При оказании сестринского ухода за больным сибирской язвой медсестра особенно тщательно должна соблюдать правила личной безопасности, работать в резиновых перчатках, маске. При уходе за кожными покровами больного сибирской язвой важно для профилактики сепсиса не травмировать участок кожи, на котором развился сибиреязвенный карбункул, а также необходимо убедить пациента в том, чтобы он не вскрывал пузыри и корки с карбункула.
Медицинские сестры должны следить за тем, чтобы одежда больного (воротничок, манжеты, пояс, резинки), ремень, браслет часов не сдавливали карбункул и не терлись об его поверхность. Накладывать сухую или лечебную повязку необходимо аккуратно, чтобы не повредить грануляционный вал на границе очага некротических тканей. Перевязочный материал должен сжигаться. Зависимые вмешательства осуществляются строго по назначению врача.
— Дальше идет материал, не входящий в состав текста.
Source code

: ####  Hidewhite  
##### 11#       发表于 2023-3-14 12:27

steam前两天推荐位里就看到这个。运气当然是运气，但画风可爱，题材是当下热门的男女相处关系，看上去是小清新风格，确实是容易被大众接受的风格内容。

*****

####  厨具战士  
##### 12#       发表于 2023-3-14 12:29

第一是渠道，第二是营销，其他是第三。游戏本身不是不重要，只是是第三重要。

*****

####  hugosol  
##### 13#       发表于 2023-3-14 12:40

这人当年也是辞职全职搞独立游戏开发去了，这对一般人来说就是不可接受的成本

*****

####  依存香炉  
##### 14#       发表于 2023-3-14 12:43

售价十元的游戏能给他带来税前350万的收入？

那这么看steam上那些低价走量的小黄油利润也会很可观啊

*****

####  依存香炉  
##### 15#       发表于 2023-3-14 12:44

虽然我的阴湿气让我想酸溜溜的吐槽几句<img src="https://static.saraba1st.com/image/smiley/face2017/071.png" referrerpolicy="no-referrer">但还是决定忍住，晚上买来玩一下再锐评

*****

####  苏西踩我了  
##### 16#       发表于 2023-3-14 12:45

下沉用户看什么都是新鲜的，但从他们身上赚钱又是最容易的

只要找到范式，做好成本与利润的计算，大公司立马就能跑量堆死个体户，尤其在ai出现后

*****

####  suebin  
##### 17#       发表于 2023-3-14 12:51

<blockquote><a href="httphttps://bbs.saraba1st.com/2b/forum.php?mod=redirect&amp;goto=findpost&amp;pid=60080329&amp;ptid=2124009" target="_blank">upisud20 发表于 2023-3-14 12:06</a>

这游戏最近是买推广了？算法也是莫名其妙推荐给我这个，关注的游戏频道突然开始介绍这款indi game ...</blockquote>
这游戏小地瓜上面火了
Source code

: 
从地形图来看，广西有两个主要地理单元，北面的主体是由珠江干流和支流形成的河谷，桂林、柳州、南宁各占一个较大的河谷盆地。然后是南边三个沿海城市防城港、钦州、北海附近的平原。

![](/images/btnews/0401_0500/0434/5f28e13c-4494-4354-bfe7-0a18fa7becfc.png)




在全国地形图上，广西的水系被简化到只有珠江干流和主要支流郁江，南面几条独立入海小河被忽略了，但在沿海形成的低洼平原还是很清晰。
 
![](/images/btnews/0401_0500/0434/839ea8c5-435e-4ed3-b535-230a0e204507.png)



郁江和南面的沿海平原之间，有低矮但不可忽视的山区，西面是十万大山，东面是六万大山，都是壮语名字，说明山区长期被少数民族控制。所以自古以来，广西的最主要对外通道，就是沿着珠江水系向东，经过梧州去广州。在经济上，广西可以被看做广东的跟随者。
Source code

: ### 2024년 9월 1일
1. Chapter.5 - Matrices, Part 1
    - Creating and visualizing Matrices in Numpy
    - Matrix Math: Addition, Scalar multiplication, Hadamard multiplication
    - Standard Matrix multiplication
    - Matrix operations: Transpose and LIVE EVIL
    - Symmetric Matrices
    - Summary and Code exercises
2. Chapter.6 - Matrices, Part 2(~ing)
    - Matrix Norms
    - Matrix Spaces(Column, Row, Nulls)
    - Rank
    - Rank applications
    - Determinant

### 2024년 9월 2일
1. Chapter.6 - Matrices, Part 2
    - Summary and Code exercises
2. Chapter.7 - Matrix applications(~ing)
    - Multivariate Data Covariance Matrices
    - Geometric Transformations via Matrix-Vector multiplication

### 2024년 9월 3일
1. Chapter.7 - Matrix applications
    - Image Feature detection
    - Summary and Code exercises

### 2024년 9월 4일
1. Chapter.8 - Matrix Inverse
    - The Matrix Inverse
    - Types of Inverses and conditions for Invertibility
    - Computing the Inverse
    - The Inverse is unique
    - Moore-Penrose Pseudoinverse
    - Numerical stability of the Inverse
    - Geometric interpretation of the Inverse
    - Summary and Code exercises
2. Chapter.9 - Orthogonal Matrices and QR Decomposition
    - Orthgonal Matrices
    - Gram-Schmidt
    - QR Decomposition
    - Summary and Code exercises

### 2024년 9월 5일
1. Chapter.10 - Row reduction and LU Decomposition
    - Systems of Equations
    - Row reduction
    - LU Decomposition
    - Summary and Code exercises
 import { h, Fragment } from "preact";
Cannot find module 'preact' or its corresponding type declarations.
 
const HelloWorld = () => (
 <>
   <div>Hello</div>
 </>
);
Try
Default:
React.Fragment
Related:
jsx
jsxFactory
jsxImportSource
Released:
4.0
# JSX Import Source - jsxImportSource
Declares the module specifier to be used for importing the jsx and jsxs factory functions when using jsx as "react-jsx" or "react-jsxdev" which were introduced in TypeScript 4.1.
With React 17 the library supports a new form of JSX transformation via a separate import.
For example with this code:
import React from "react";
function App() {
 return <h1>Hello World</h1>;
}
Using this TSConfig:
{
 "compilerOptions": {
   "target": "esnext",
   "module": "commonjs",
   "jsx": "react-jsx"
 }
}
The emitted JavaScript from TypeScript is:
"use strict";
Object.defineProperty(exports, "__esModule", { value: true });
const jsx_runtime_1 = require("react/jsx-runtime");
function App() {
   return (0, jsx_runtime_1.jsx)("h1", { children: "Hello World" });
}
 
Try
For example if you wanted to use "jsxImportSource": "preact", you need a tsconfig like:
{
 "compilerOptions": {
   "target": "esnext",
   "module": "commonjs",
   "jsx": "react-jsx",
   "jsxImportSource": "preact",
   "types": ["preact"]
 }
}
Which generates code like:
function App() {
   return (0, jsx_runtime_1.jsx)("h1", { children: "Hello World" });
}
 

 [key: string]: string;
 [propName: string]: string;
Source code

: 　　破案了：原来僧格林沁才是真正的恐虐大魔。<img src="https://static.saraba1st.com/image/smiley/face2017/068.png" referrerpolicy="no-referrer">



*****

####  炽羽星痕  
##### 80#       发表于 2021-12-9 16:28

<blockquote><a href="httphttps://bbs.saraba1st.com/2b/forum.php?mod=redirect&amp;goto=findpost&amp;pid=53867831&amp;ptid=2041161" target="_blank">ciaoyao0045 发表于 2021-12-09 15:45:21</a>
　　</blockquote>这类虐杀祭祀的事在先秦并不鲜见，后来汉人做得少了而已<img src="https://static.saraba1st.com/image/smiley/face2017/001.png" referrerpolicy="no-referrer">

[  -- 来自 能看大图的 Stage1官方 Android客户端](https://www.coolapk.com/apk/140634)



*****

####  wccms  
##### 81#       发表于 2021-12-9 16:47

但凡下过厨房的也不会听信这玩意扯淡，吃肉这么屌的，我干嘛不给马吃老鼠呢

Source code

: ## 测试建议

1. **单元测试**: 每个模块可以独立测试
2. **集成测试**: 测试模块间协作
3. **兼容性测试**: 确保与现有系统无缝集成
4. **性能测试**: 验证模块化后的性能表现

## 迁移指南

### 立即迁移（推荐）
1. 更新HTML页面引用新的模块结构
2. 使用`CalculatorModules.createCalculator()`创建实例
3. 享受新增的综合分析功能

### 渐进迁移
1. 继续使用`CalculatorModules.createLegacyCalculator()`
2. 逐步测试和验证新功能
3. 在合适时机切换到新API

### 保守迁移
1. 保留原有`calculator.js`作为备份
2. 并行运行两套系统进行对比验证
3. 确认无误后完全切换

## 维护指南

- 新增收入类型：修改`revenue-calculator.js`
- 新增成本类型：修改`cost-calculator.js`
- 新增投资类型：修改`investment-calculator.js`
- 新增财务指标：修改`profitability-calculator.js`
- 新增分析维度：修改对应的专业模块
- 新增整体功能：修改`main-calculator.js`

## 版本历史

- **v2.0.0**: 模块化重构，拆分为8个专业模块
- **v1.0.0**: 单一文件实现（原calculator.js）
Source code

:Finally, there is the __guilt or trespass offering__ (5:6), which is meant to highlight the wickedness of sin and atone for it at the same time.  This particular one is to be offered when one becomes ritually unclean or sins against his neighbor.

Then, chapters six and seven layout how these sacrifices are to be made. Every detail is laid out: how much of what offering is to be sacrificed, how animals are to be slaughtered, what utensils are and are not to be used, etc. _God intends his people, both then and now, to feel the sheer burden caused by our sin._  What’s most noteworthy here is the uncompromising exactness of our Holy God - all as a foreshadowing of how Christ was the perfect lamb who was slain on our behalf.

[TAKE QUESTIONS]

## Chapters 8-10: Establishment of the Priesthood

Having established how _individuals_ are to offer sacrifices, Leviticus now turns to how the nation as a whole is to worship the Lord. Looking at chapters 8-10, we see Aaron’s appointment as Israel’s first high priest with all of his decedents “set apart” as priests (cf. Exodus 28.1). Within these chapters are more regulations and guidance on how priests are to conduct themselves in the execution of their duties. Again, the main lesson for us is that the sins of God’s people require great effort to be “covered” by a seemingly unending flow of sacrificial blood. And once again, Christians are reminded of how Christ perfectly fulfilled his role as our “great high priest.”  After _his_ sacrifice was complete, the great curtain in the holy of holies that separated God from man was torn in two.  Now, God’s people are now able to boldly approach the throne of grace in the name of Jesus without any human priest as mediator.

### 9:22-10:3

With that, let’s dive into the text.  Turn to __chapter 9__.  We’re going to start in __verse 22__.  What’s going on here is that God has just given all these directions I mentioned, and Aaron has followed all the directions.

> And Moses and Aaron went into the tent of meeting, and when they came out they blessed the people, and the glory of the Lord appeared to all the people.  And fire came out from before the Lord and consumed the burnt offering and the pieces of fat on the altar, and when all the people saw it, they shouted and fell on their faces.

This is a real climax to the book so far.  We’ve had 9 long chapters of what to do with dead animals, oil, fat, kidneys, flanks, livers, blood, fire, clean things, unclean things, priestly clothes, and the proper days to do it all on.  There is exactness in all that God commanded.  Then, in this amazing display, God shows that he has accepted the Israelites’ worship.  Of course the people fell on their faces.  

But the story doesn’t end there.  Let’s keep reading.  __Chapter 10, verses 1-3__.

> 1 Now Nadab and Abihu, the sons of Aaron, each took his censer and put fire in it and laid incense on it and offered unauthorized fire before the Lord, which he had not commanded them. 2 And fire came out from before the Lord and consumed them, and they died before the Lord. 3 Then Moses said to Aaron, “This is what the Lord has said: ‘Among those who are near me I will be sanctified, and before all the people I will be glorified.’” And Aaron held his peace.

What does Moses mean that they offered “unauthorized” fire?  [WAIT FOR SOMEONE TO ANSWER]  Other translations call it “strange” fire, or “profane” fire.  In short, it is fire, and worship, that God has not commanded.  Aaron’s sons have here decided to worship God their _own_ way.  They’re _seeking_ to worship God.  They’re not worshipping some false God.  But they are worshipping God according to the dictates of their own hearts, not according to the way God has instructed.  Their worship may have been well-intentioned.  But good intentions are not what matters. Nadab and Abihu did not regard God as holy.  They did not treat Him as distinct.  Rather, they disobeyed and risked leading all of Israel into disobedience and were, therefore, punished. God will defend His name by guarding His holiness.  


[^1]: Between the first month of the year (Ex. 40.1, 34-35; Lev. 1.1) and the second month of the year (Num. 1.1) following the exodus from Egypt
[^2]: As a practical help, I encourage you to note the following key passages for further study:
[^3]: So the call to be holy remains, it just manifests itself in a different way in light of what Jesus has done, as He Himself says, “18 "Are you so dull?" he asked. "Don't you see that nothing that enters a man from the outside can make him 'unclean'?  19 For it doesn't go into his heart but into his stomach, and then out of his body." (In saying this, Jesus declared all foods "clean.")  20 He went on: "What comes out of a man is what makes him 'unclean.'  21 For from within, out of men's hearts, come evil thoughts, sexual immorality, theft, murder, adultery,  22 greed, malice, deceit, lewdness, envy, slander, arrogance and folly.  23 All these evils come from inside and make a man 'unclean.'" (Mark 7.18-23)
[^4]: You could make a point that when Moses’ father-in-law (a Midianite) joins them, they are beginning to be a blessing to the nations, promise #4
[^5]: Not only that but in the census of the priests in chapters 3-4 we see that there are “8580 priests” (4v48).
При чуме все манипуляции и уход за больным осуществляются в противочумном костюме. Необходимо контролировать строгое соблюдение постельного режима и полноценное питание. Ухаживая за тяжелыми больными, важно тщательно следить за чистотой ротовой полости, глотки, носовых ходов и области промежности, регулярно проводить профилактику пролежней, которые очень быстро образуются у больных чумой. В случае образования кожной язвы по назначению врача накладывается сухая стерильная повязка или повязка с мазью Вишневского.